No Médio Oriente, o curso dos acontecimentos históricos deveu-se mais a circunstâncias geopolíticas internacionais, do que propriamente a circunstâncias especiais da sua cultura árabe/muçulmana. Na realidade, os países que não produzem petróleo são muito pobres. Os produtores de petróleo são mais ricos, mas esse golpe de sorte pouco contribuiu para a instalação de economias modernas e diversificadas na Arábia Saudita ou no Kuwait. 
Naquelas partes do Médio Oriente que escaparam temporariamente ao jugo do Império Otomano, e das potências europeias: como o Egito entre 1805 e 1848, sob Muhammad Ali, mostraram-se capazes de enveredar por um caminho de acelerado crescimento. Muhammad Ali usurpou o poder logo após a retirada das forças francesas que haviam ocupado o país sob o comando de Napoleão Bonaparte. Aproveitando-se da tibieza do controlo exercido pelos otomanos sobre o território egípcio na época, logrou fundar a sua própria dinastia, que, de uma forma ou de outra, governaria o país até à revolução encabeçada por Nasser, em 1952. As reformas de Muhammad Ali, embora tenham sido impostas por coerção, promoveram o crescimento do país à medida que a burocracia estatal, o exército e o sistema de arrecadação fiscal foram modernizados, gerando crescimento na agricultura e na indústria. Não obstante, tal processo de modernização e crescimento chegou ao fim com a morte de Ali, quando o Egito voltou a cair sob influência europeia. 

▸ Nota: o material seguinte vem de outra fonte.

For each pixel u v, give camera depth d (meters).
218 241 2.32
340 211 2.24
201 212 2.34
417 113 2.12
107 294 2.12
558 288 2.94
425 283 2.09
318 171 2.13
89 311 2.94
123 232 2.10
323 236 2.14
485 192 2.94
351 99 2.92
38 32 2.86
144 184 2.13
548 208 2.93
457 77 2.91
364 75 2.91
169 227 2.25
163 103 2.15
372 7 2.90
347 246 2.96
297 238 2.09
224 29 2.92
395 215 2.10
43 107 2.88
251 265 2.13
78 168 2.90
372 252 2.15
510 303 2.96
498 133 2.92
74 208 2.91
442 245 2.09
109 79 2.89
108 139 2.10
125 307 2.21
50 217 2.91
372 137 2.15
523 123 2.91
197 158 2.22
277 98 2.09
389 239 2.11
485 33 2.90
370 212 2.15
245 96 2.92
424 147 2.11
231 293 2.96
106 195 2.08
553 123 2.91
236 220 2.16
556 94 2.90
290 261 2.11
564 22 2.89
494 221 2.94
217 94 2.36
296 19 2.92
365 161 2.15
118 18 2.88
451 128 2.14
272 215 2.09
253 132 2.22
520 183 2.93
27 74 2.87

Muita gente é tentada a imputar esses factos à influência da religião islâmica. Mas por mais plausível que seja, esse argumento não está correto. Sim, países como a Síria e o Egito são pobres, e as suas populações basicamente professam o Islão. Contudo, apresentam outras peculiaridades bem mais significativas para efeitos de prosperidade. Em primeiro lugar, todos foram províncias do Império Otomano, o que afetou intensa e adversamente o modo como se desenvolveram. Após o colapso do domínio otomano, o Médio Oriente foi absorvido pelos impérios coloniais inglês e francês, que continuaram tolhendo as suas possibilidades. Após a independência, a exemplo de boa parte do antigo mundo colonial, desenvolveram regimes políticos hierárquicos e autoritários, de que faziam parte poucas das instituições políticas e económicas que são cruciais para a geração de prosperidade económica. Essa trajetória de desenvolvimento foi moldada, em grande parte, pela história de subjugação ao domínio dos Otomanos, e, depois, ao domínio dos Europeus. A relação entre religião islâmica e pobreza, no Médio Oriente, é apenas circunstancial, e não estrutural. Tudo indica que há outros fatores culturais que têm mais influência na prosperidade dos povos do que propriamente a religião de forma independente. Quem sabe se não terá sido a influência da cultura inglesa, nuns casos, da cultura espanhola e portuguesa noutros casos, mais determinantes? Mas, por mais sedutora que essa ideia possa parecer à primeira vista, também não funciona. Sim, Canadá e Estados Unidos foram colónias britânicas, mas Serra Leoa e Nigéria, também. As variações de prosperidade entre as ex-colónias inglesas são tão grandes quanto entre os demais países do mundo. O legado britânico não é a causa do enriquecimento da América do Norte.

Em que estado fica a ética protestante de Max Weber? O que fica é que países predominantemente protestantes, como a Holanda e a Inglaterra, foram os primeiros grandes sucessos económicos da Era Moderna. Mas a verdade é que há pouca ligação entre religião e prosperidade económica. A França, país predominantemente católico, rapidamente reproduziu o desempenho económico dos holandeses e ingleses no século XIX, e a Itália também prosperou. E olhando mais para o Oriente, nenhum dos sucessos económicos recentes do Leste Asiático guarda qualquer relação com a religião cristã. Por conseguinte, tampouco aí a tese de uma conexão especial entre o protestantismo e o êxito económico encontra grande respaldo.